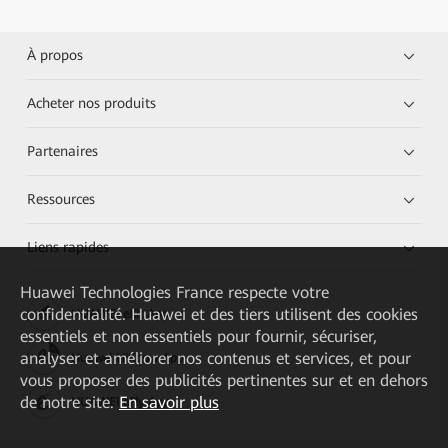
À propos
Acheter nos produits
Partenaires
Ressources
Liens rapides
Huawei Technologies France
respecte votre
confidentialité. Huawei et des tiers utilisent des cookies
HUAWEI eKit App
essentiels et non essentiels pour fournir, sécuriser,
analyser et améliorer nos contenus et services, et pour
Huawei HiKnow App
vous proposer des publicités pertinentes sur et en dehors
de notre site.
En savoir plus
HUAWEI eFly App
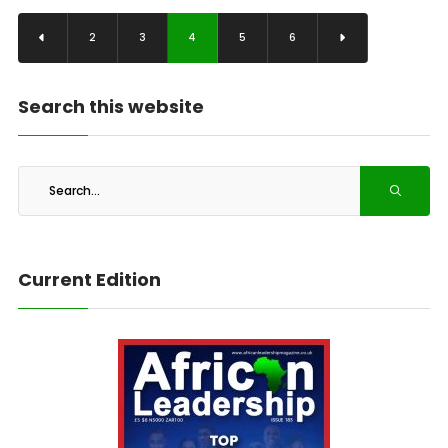
2
3
4
5
6
Search this website
Current Edition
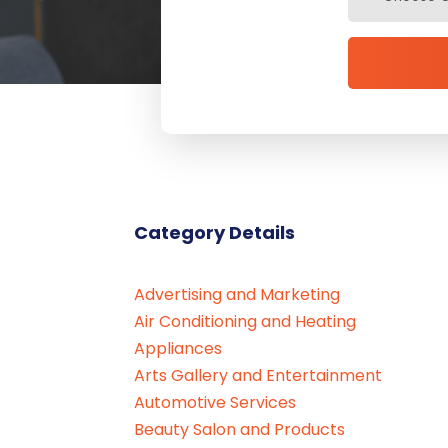
Category Details
Advertising and Marketing
Air Conditioning and Heating
Appliances
Arts Gallery and Entertainment
Automotive Services
Beauty Salon and Products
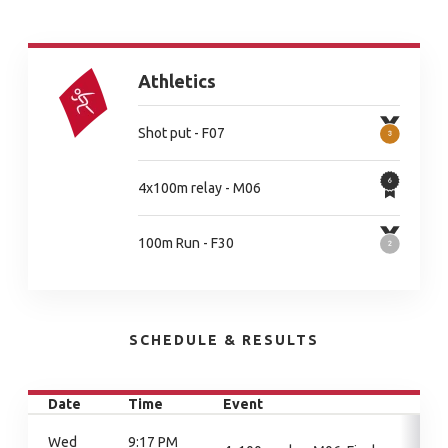
Athletics
Shot put - F07
4x100m relay - M06
100m Run - F30
SCHEDULE & RESULTS
Date
Time
Event
Wed
9:17 PM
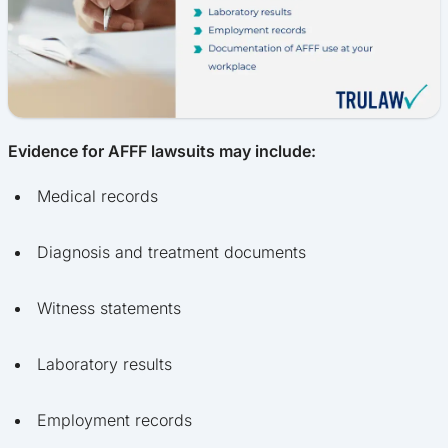
Evidence for AFFF lawsuits may include:
Medical records
Diagnosis and treatment documents
Witness statements
Laboratory results
Employment records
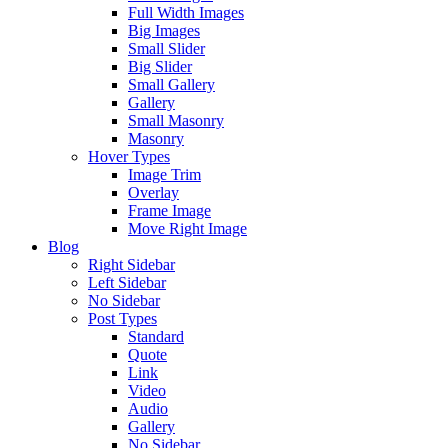
Full Width Images
Big Images
Small Slider
Big Slider
Small Gallery
Gallery
Small Masonry
Masonry
Hover Types
Image Trim
Overlay
Frame Image
Move Right Image
Blog
Right Sidebar
Left Sidebar
No Sidebar
Post Types
Standard
Quote
Link
Video
Audio
Gallery
No Sidebar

━━━

(WORK TASK) Rewrite the text read from all six entries above as a single JSON list of strings, with one string per line and blank lines omitted. Leave out the pictures.

(FINAL ANSWER)
[
  "À propos",
  "Acheter nos produits",
  "Partenaires",
  "Ressources",
  "Liens rapides",
  "Huawei Technologies France",
  "respecte votre",
  "confidentialité. Huawei et des tiers utilisent des cookies",
  "HUAWEI eKit App",
  "essentiels et non essentiels pour fournir, sécuriser,",
  "analyser et améliorer nos contenus et services, et pour",
  "Huawei HiKnow App",
  "vous proposer des publicités pertinentes sur et en dehors",
  "de notre site.",
  "En savoir plus",
  "HUAWEI eFly App",
  "2",
  "3",
  "4",
  "5",
  "6",
  "Search this website",
  "Current Edition",
  "Category Details",
  "Advertising and Marketing",
  "Air Conditioning and Heating",
  "Appliances",
  "Arts Gallery and Entertainment",
  "Automotive Services",
  "Beauty Salon and Products",
  "Athletics",
  "Shot put - F07",
  "4x100m relay - M06",
  "100m Run - F30",
  "SCHEDULE & RESULTS",
  "Date",
  "Time",
  "Event",
  "Wed",
  "9:17 PM",
  "Evidence for AFFF lawsuits may include:",
  "Medical records",
  "Diagnosis and treatment documents",
  "Witness statements",
  "Laboratory results",
  "Employment records",
  "Full Width Images",
  "Big Images",
  "Small Slider",
  "Big Slider",
  "Small Gallery",
  "Gallery",
  "Small Masonry",
  "Masonry",
  "Hover Types",
  "Image Trim",
  "Overlay",
  "Frame Image",
  "Move Right Image",
  "Blog",
  "Right Sidebar",
  "Left Sidebar",
  "No Sidebar",
  "Post Types",
  "Standard",
  "Quote",
  "Link",
  "Video",
  "Audio",
  "Gallery",
  "No Sidebar"
]